[Data records]

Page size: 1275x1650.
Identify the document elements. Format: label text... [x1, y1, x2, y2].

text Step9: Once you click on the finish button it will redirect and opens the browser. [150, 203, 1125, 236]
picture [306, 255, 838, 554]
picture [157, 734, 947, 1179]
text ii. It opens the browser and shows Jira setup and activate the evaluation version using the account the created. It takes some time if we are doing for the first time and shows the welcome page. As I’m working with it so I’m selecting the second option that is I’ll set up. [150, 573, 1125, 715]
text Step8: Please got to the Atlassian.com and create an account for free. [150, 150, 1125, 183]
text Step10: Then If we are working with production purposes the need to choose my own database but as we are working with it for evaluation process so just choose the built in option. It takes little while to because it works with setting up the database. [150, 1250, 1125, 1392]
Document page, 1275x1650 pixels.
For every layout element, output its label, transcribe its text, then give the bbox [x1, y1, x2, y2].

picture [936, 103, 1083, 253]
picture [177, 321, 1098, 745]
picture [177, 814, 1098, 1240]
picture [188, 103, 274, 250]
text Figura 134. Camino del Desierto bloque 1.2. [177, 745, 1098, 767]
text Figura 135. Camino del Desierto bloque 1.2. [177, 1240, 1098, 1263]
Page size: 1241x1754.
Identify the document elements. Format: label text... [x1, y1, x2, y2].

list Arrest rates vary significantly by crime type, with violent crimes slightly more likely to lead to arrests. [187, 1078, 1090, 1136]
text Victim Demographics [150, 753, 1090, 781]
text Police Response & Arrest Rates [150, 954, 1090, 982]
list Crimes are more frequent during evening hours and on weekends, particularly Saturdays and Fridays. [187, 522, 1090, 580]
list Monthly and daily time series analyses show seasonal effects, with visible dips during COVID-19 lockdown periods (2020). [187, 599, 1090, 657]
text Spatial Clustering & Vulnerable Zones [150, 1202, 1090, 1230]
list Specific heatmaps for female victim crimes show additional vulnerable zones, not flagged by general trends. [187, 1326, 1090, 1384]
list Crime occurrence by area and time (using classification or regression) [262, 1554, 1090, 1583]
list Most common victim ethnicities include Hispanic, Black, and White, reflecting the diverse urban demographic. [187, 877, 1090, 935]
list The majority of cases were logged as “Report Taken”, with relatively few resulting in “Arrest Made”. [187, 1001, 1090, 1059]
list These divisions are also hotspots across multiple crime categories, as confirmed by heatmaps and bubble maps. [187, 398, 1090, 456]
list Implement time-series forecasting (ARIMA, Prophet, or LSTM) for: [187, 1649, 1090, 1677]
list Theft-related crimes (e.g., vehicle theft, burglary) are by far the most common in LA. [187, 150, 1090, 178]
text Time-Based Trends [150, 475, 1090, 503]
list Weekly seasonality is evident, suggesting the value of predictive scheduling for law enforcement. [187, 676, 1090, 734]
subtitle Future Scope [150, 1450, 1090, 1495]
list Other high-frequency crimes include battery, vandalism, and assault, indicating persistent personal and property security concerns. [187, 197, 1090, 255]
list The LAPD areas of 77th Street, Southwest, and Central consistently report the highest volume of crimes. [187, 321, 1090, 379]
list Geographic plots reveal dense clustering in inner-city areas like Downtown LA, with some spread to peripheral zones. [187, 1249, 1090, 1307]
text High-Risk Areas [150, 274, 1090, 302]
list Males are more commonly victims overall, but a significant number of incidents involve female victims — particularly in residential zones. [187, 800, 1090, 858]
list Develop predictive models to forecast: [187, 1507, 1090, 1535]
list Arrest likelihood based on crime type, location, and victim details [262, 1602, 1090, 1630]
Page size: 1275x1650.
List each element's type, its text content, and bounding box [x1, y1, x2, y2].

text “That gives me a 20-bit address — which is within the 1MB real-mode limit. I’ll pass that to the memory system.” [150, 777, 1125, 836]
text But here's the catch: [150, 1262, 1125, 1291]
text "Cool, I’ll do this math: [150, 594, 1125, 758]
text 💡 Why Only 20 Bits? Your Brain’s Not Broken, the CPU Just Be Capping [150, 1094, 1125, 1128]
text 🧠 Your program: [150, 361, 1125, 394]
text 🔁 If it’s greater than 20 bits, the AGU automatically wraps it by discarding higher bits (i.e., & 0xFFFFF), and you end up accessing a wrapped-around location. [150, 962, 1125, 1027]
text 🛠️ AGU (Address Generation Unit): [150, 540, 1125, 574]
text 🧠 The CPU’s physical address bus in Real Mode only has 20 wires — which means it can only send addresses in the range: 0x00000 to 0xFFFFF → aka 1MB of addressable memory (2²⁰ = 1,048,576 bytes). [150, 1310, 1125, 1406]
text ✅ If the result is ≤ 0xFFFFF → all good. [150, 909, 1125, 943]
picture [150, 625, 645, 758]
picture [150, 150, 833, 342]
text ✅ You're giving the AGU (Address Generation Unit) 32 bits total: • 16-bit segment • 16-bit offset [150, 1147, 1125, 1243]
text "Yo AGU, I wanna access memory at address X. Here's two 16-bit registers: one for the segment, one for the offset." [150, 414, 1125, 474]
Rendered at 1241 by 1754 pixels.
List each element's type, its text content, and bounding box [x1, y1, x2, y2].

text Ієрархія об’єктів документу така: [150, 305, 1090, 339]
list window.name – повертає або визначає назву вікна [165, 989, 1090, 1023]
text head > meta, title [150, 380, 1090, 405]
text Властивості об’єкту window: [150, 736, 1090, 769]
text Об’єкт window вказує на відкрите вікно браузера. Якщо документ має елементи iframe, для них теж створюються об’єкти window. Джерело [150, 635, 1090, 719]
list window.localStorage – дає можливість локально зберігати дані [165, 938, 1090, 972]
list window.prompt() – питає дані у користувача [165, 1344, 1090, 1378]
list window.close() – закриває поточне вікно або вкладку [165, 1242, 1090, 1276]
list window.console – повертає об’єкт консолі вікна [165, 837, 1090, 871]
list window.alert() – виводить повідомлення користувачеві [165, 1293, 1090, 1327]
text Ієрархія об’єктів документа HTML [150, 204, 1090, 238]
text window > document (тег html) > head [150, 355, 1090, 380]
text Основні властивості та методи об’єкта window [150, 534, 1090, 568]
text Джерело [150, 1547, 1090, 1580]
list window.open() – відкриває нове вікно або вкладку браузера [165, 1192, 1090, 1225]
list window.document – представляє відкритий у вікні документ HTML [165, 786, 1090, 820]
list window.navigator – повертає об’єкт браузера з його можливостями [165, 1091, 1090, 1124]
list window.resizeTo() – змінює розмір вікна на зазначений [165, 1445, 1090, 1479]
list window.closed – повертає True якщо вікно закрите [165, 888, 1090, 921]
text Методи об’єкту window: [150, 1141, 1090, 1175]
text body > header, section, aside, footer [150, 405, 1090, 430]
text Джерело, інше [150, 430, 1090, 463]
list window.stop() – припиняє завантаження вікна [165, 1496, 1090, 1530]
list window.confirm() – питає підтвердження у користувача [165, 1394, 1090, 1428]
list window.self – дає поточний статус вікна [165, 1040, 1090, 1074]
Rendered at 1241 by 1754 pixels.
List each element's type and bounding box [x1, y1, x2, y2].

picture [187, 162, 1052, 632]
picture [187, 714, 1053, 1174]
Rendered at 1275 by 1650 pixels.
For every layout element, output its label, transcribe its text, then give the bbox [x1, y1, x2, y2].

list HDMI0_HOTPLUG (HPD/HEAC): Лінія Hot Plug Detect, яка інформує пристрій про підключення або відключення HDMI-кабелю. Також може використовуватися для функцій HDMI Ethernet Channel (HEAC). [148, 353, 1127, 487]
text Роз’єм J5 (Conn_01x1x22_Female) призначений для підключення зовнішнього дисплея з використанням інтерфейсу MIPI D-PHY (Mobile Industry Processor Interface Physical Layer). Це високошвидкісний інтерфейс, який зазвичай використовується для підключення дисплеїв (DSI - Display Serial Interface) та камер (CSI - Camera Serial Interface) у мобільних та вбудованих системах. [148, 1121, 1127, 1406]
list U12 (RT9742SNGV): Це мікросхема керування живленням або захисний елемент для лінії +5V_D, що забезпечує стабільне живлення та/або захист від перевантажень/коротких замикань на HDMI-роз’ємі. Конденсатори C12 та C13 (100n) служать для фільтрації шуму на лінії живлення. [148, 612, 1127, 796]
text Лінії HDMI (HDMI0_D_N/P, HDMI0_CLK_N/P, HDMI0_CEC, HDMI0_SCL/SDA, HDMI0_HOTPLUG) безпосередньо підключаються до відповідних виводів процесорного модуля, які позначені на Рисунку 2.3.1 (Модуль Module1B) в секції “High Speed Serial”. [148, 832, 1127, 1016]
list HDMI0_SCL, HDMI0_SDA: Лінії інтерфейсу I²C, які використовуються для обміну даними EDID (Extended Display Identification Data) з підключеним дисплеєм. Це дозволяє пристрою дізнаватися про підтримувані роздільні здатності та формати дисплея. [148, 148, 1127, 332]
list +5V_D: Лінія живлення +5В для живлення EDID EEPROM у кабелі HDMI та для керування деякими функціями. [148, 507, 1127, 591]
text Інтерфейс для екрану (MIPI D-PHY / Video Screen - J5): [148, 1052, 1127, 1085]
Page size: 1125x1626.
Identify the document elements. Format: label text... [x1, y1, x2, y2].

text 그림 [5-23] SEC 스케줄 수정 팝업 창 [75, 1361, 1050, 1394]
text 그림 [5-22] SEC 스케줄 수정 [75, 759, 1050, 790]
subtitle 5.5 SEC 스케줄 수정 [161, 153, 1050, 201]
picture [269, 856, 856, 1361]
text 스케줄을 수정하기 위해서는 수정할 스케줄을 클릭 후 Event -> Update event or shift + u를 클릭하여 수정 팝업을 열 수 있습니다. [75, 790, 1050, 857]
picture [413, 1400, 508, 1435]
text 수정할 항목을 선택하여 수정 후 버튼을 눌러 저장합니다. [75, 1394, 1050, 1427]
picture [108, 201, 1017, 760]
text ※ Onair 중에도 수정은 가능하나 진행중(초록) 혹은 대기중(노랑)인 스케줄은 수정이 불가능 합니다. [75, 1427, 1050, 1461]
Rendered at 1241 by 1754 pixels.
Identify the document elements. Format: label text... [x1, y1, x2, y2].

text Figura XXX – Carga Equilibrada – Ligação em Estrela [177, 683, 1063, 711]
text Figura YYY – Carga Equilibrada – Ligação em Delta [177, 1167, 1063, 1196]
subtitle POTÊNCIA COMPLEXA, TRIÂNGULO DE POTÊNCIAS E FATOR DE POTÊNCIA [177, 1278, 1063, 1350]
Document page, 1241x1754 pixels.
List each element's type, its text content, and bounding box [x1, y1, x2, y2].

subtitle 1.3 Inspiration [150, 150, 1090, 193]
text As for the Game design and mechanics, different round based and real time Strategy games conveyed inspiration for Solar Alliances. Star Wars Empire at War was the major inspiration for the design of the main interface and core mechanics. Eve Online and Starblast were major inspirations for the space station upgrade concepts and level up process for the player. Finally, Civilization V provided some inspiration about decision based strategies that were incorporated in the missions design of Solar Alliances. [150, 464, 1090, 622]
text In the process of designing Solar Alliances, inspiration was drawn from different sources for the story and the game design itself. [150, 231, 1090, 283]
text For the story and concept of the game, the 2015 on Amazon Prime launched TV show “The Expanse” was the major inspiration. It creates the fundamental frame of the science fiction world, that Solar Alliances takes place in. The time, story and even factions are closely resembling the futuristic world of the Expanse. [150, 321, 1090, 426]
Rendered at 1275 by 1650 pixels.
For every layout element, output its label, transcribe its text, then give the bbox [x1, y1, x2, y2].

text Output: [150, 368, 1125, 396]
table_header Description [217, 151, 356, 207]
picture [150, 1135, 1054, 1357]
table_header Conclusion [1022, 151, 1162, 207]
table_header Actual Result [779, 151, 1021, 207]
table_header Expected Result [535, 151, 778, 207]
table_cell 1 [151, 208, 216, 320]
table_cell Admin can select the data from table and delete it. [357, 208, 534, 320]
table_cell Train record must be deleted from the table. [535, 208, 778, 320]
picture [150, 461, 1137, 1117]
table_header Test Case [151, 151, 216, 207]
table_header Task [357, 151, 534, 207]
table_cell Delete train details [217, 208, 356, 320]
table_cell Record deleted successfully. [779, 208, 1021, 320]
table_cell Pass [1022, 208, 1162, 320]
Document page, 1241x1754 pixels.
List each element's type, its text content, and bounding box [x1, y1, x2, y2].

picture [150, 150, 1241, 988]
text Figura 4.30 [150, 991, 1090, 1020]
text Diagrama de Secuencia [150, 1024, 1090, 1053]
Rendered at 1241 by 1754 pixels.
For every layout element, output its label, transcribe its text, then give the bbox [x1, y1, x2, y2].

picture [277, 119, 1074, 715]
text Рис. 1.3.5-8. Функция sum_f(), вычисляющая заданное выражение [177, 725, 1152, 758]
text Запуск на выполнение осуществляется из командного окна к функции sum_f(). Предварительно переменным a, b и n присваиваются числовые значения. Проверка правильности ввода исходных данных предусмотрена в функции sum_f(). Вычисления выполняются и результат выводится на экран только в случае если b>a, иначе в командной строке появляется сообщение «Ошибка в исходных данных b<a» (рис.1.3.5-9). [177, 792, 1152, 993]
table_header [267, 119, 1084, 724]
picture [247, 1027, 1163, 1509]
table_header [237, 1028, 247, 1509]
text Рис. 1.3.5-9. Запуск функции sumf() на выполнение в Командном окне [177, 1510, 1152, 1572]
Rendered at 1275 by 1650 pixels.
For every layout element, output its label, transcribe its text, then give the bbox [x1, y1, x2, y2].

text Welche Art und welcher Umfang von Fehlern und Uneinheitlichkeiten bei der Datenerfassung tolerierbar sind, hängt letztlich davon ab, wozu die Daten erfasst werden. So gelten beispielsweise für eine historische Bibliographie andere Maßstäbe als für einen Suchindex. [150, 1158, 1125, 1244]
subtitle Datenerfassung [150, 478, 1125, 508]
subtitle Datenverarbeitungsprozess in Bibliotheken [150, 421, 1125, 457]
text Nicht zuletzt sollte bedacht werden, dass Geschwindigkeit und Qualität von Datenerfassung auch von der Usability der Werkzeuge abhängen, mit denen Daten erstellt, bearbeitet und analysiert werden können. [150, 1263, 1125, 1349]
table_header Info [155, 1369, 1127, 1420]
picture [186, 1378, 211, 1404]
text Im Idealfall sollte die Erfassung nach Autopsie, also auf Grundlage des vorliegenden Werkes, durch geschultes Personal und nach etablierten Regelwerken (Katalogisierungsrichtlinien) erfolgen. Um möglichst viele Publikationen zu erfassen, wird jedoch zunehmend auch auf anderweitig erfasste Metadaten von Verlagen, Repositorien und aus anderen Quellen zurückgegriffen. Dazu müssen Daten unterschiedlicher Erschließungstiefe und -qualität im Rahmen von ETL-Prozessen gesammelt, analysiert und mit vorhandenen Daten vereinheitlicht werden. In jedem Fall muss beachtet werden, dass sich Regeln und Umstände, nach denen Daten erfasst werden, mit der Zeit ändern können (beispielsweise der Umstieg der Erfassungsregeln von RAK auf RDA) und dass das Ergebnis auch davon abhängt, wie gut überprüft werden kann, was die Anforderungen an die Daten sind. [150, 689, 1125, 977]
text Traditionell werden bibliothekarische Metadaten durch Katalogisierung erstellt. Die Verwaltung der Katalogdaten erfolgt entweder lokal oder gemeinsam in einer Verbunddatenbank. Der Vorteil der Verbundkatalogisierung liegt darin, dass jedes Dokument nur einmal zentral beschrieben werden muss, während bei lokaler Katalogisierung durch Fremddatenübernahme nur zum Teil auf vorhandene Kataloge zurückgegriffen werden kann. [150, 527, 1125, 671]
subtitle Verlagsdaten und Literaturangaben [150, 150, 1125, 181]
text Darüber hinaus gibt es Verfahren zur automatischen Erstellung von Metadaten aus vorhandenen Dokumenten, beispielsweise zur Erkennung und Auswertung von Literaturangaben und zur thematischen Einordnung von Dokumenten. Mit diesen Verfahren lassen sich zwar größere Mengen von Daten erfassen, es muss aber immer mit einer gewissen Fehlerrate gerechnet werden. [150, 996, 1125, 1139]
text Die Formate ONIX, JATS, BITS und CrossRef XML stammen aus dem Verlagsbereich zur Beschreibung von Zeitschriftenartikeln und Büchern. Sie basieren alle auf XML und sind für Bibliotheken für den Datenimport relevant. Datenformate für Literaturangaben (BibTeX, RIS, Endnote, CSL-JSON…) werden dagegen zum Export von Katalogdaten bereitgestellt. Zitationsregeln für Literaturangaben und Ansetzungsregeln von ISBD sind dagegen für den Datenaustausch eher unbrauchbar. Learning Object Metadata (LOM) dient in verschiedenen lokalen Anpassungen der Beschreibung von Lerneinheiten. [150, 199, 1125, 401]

[/Data records]

Above are some records; copy each line there that contains "Джерело".

text Об’єкт window вказує на відкрите вікно браузера. Якщо документ має елементи iframe, для них теж створюються об’єкти window. Джерело [150, 635, 1090, 719]
text Джерело [150, 1547, 1090, 1580]
text Джерело, інше [150, 430, 1090, 463]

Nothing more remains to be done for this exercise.